**** Provided records ****

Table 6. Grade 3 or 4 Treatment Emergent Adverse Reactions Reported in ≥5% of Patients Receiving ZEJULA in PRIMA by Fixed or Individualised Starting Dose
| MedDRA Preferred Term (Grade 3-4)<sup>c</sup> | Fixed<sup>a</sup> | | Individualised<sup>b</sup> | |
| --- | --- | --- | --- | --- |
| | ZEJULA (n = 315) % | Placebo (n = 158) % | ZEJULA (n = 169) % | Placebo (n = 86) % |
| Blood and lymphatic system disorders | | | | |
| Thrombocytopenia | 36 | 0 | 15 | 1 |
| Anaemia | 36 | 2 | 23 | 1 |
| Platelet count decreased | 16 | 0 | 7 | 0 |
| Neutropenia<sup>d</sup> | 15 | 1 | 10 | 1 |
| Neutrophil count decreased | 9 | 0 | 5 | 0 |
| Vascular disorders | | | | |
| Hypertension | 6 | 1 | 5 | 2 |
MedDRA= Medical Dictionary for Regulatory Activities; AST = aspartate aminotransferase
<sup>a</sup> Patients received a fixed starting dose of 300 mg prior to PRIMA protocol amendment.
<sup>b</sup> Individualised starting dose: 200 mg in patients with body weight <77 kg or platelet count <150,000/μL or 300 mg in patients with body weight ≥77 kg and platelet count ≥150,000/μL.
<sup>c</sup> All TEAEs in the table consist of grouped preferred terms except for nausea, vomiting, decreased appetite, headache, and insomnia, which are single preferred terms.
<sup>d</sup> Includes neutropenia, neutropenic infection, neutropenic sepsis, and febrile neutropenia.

****

=== Assigned task ===
Copy all data exactly, start to finish.

=== Response ===
Table 6. Grade 3 or 4 Treatment Emergent Adverse Reactions Reported in ≥5% of Patients Receiving ZEJULA in PRIMA by Fixed or Individualised Starting Dose
| MedDRA Preferred Term (Grade 3-4)<sup>c</sup> | Fixed<sup>a</sup> | | Individualised<sup>b</sup> | |
| --- | --- | --- | --- | --- |
| | ZEJULA (n = 315) % | Placebo (n = 158) % | ZEJULA (n = 169) % | Placebo (n = 86) % |
| Blood and lymphatic system disorders | | | | |
| Thrombocytopenia | 36 | 0 | 15 | 1 |
| Anaemia | 36 | 2 | 23 | 1 |
| Platelet count decreased | 16 | 0 | 7 | 0 |
| Neutropenia<sup>d</sup> | 15 | 1 | 10 | 1 |
| Neutrophil count decreased | 9 | 0 | 5 | 0 |
| Vascular disorders | | | | |
| Hypertension | 6 | 1 | 5 | 2 |
MedDRA= Medical Dictionary for Regulatory Activities; AST = aspartate aminotransferase
<sup>a</sup> Patients received a fixed starting dose of 300 mg prior to PRIMA protocol amendment.
<sup>b</sup> Individualised starting dose: 200 mg in patients with body weight <77 kg or platelet count <150,000/μL or 300 mg in patients with body weight ≥77 kg and platelet count ≥150,000/μL.
<sup>c</sup> All TEAEs in the table consist of grouped preferred terms except for nausea, vomiting, decreased appetite, headache, and insomnia, which are single preferred terms.
<sup>d</sup> Includes neutropenia, neutropenic infection, neutropenic sepsis, and febrile neutropenia.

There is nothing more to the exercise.